Et pourtant je n’ai pas assez de courage pour dire ce que je ressens réellement. Impossible de faire une déclaration franche, même si elle a été répétée des centaines de milliers de fois dans ma tête, que chaque mot et intonation a été soigneusement retenu. Pas non plus d’appel à la paix absolue, de repenti de dernière minute, de bonne conscience opportune qui sauve de n’importe quelle situation délicate. Pas la force de pousser cette porte qui reste fermée, d’étirer mon visage jusqu’au sourire, de donner un point de chute à mon regard. Trop équilibré, mais pas assez pour ne pas se poser de questions continuellement, j’imagine que j’ai trop lu de « What If », caché sous mon bureau. Persuadé que ce que les anglophones appellent « serendipity » a décidé de bousiller ma modeste existence, avec ces invariables 5 secondes de décalage. Trop tôt, trop tard, jamais au bon moment. Et si j’avais raté la chance de ma vie, si j’étais resté assis 5 minutes de plus, se serait elle assise à côté de moi? Pas le courage de descendre du métro avant que les portes ne se referment et nous séparent à jamais, de simplement vous dire bonjour à toi et à ta robe bleue. Il paraît que le manque de courage se compense, que le destin a bon dos, qu’il résout tout sans que l’on ait besoin de faire quoi que ce soit. Heureusement alors.

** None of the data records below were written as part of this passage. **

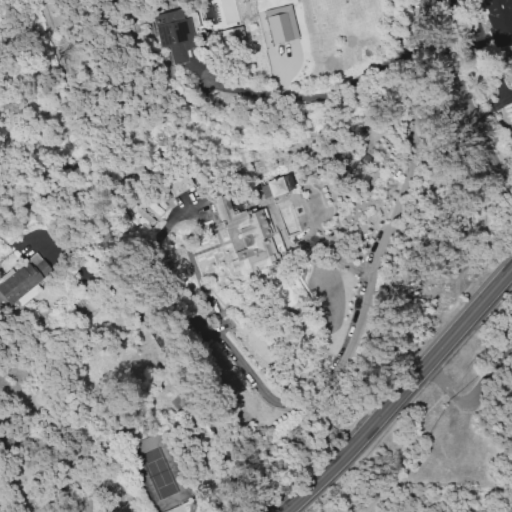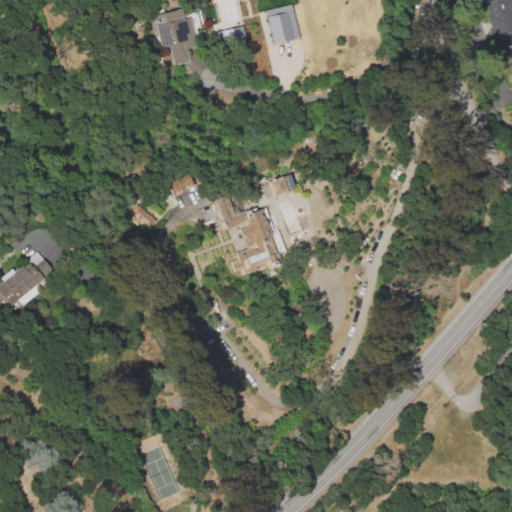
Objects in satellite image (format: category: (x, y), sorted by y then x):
building: (499, 19)
building: (280, 23)
building: (280, 23)
building: (232, 35)
building: (174, 38)
building: (175, 39)
road: (333, 80)
road: (462, 93)
building: (177, 184)
building: (178, 184)
building: (269, 187)
building: (273, 188)
building: (139, 217)
building: (252, 233)
building: (246, 234)
road: (152, 271)
road: (217, 276)
building: (21, 280)
building: (18, 285)
road: (361, 307)
road: (170, 356)
road: (401, 392)
road: (473, 394)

Parce que je suis trop lâche pour ne pas être un vieux con. A une époque, je trouvais que nos aînés avaient perdu la flamme, qu’ils voulaient être rebelles mais n’avaient plus de combat à mener, que leurs sursauts anarchistes étaient aussi crédibles qu’un mendiant avec toutes ses dents, et que leurs grands principes n’avaient plus d’assise à une époque où l’on dit que le cadeau ne remplace pas le geste, mais où l’on ramène ce qui ne nous plaît pas sans état d’âme, ticket de caisse en main. Je trouvais ça ridicule de les voir courir désespérément après le temps, essayant de capturer ce décalage et cette originalité naturelle des jeunes. Sauf que je me suis retrouvé à leur place sans même m’en apercevoir, aspiré par la facilité, entraîné par le confort, grisé par de maigres réussites qui ne cachent pour la plupart qu’une peur d’aller plus haut. Fier de porter des baskets au bureau, à croire que c’est une victoire qui mérite une admiration infinie. L’esprit cotoneux et poussé à la léthargie, prisonnier volontaire d’une matrice tellement plus confortable que la réalité. Et surtout bien conscient que peu importe ce que nous sommes au fond de nous, nous ne sommes jugés que par nos actes.